Aber er war über den ganzen Befreiungskampf hinaus wichtig. Er hat auch noch vor 15 Jahren die Partei scharf beobachtet und alles kritisiert, was er gesehen hat – und was nicht passt in das Bild einer Partei, die doch eigentlich Freiheit und Frieden bringen sollte.
Tutu war also auch seinen ehemaligen Mitstreitern gegenüber kritisch eingestellt?
Ja, und das machte ihn auch so speziell. Denn die ehemaligen Mitstreiter waren in der Zwischenzeit wichtige Männer geworden, die viel verdient haben und tolle Autos gefahren sind. Und es hatte sich eben auch die Korruption ausgebreitet, wie das in einer postrevolutionären Gesellschaft häufig der Fall ist. Desmond Tutu hat da genau hingeschaut und hat das auch artikuliert, vor allem als Jacob Zuma zum Präsidenten gewählt worden ist. Er war ja angeklagt wegen Vergewaltigung und es gab schon damals Korruptionsvorwürfe. Da hat Tutu ganz klar gesagt, dass dies einfach nicht gehe.
Er war sehr enttäuscht. Er hat so viel gekämpft.
Damit hat er sich natürlich bei seinen ehemaligen Mitstreitern unbeliebt gemacht. So sehr, dass er beim Begräbnis von Nelson Mandela nicht reden durfte. Ihm wurde ein Maulkorb angelegt. Und das war natürlich für jemanden wie ihn, der sehr eng mit Mandela befreundet war, furchtbar.

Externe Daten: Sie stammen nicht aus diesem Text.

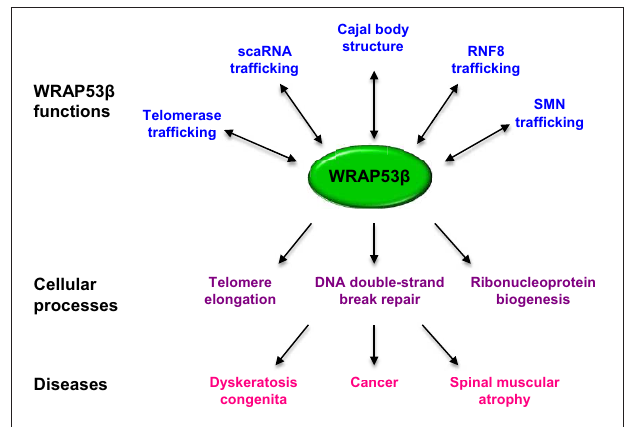
FIGURE 4 | Overview of the functions of WRAP53 β and associated cellular processes and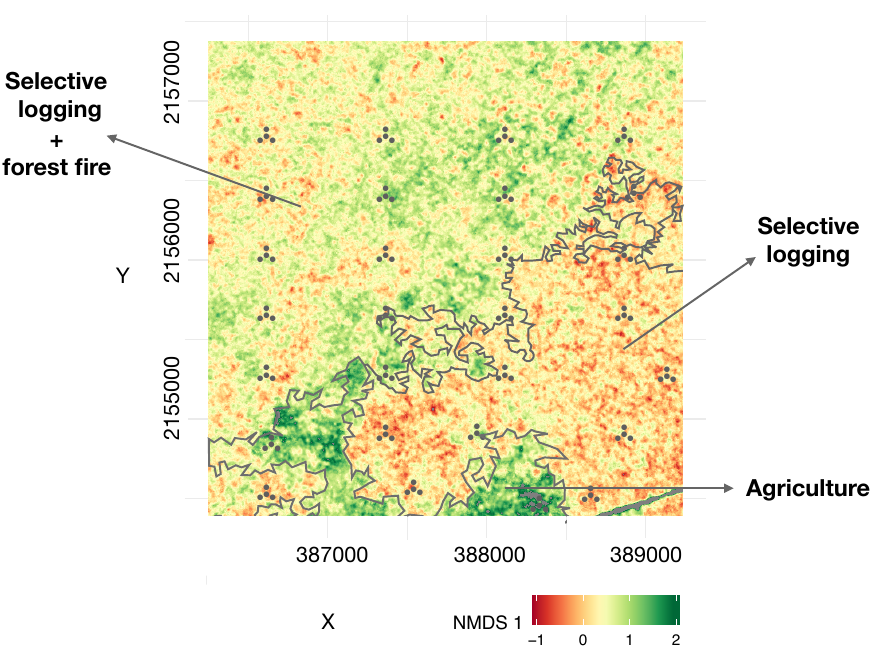
Figure 7. β -diversity predicted values, plots are gray dots, and disturbance histories are labeled. Map proyected in UTM16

War Tutu selber auch enttäuscht vom Weg, den das Land genommen hatte?
Ja, er war sehr enttäuscht. Er hat so viel gekämpft. Wie auch andere. Tausende von Menschen haben alles aufgegeben, um die Freiheit in diesem Land zu ermöglichen. Tausende haben im Ausland trainiert für den Befreiungskampf und sie wurden alle irgendwie fallengelassen. Desmond Tutu war ihre Stimme. Er war der Einzige, der das wirklich artikuliert hat. Und jetzt ist diese Stimme auch weg.
War Tutu demnach eine der letzten oder gar die letzte Stimme, die sich noch äussern konnte und nicht selber der Elite angehört hat?
Eine grosse Frage – seine Stimme war eben nicht von Gier geprägt. Heute äussern sich natürlich viele über die Korruption, aber alle gehören irgendeiner Partei an, alle wollen etwas Bestimmtes. Das wollte er nicht. Da stellt sich schon die Frage, wer jetzt noch das moralische Gewissen dieses Landes ist. Ich weiss es nicht.
Die Älteren sind nicht traurig, sie feiern ihn.
Wie reagieren die Menschen in Südafrika auf den Tod von Desmond Tutu?
Die Parteispitzen reagieren natürlich alle enttäuscht und traurig: Es gibt bereits verschiedene Reden und Nachrufe. Aber die jüngere Generation kennt Tutu leider schon nicht mehr, sie wissen nicht viel über ihn zu sagen. Und die Älteren sind nicht traurig, sie feiern ihn. Das war schon damals beim Tod von Mandela so: Die Menschen wollen sein Leben feiern.
Das Gespräch führte Matthias Strasser.